Everything in the data gets repeated exactly, except for the pictures.
*** Opening of Record set ***
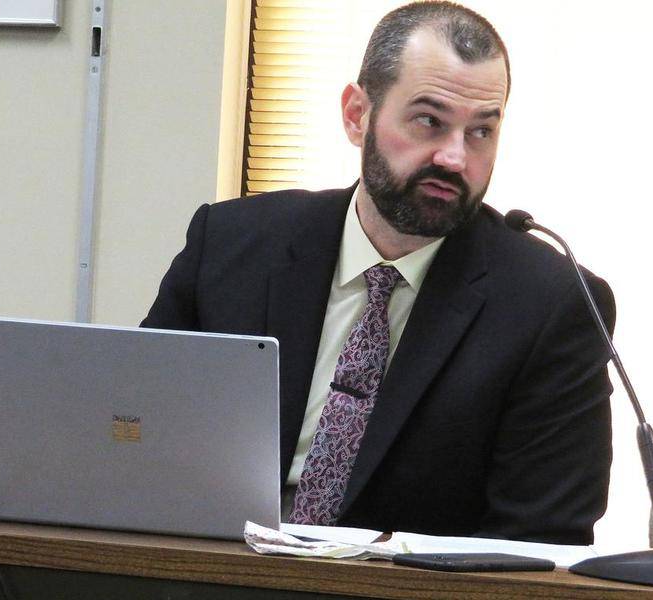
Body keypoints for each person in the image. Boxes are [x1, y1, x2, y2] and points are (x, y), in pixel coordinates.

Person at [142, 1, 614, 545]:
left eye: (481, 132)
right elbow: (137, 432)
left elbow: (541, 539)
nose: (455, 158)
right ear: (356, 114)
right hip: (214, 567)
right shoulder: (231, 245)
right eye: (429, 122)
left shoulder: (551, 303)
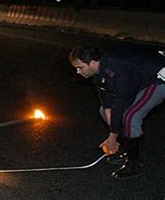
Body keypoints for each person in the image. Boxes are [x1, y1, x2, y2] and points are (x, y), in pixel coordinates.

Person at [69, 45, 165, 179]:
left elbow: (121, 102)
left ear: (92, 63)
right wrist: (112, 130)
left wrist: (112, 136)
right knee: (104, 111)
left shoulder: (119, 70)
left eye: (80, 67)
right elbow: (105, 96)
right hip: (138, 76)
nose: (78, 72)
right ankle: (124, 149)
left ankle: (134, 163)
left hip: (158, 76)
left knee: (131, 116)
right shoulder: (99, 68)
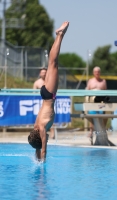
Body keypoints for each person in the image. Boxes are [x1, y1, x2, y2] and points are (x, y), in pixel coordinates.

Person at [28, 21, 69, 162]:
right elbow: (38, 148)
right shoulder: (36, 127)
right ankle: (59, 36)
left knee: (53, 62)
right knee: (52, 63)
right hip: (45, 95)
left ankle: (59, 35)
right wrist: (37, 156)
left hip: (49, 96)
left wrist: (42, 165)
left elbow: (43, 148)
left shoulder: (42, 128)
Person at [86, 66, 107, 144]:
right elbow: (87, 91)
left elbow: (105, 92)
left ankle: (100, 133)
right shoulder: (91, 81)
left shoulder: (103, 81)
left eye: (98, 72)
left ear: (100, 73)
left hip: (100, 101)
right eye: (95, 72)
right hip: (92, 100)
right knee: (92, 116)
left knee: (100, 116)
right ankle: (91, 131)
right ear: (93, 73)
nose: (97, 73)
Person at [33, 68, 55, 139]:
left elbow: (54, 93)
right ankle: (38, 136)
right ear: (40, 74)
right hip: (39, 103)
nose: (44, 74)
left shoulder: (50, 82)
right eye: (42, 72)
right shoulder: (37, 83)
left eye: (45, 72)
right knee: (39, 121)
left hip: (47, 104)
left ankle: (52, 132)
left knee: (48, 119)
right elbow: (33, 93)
*** Close of Record set ***
**Task response**
Body keypoints for each person in the image. Boxes are [x1, y1, x2, y2] and points are (x, y), in pixel coordinates.

Person at [142, 1, 614, 545]:
left eye: (481, 132)
right elbow: (137, 432)
left elbow: (541, 539)
nose: (455, 158)
right ear: (356, 114)
right hip: (214, 567)
right shoulder: (231, 245)
right eye: (429, 122)
left shoulder: (551, 303)
Body keypoints for each person in the image. Boxes are [x1, y1, x2, y2] and points are (x, y), in pixel coordinates.

Person at [69, 45, 165, 179]:
left elbow: (121, 102)
left ear: (92, 63)
right wrist: (112, 130)
left wrist: (112, 136)
right knee: (104, 111)
left shoulder: (119, 70)
left eye: (80, 67)
right elbow: (105, 96)
right hip: (138, 76)
nose: (78, 72)
right ankle: (124, 149)
left ankle: (134, 163)
left hip: (158, 76)
left knee: (131, 116)
right shoulder: (99, 68)
Body keypoints for each person in the image. Boxes are [x1, y1, x2, y2] and points are (x, y), in pixel coordinates.

Person at [28, 21, 69, 162]:
right elbow: (38, 148)
right shoulder: (36, 127)
right ankle: (59, 36)
left knee: (53, 62)
right knee: (52, 63)
right hip: (45, 95)
left ankle: (59, 35)
right wrist: (37, 156)
left hip: (49, 96)
left wrist: (42, 165)
left elbow: (43, 148)
left shoulder: (42, 128)
Person at [86, 66, 107, 144]:
right elbow: (87, 91)
left elbow: (105, 92)
left ankle: (100, 133)
right shoulder: (91, 81)
left shoulder: (103, 81)
left eye: (98, 72)
left ear: (100, 73)
left hip: (100, 101)
right eye: (95, 72)
right hip: (92, 100)
right knee: (92, 116)
left knee: (100, 116)
right ankle: (91, 131)
right ear: (93, 73)
nose: (97, 73)
Person at [33, 68, 55, 139]:
left elbow: (54, 93)
right ankle: (38, 136)
right ear: (40, 74)
right hip: (39, 103)
nose: (44, 74)
left shoulder: (50, 82)
right eye: (42, 72)
right shoulder: (37, 83)
left eye: (45, 72)
right knee: (39, 121)
left hip: (47, 104)
left ankle: (52, 132)
left knee: (48, 119)
right elbow: (33, 93)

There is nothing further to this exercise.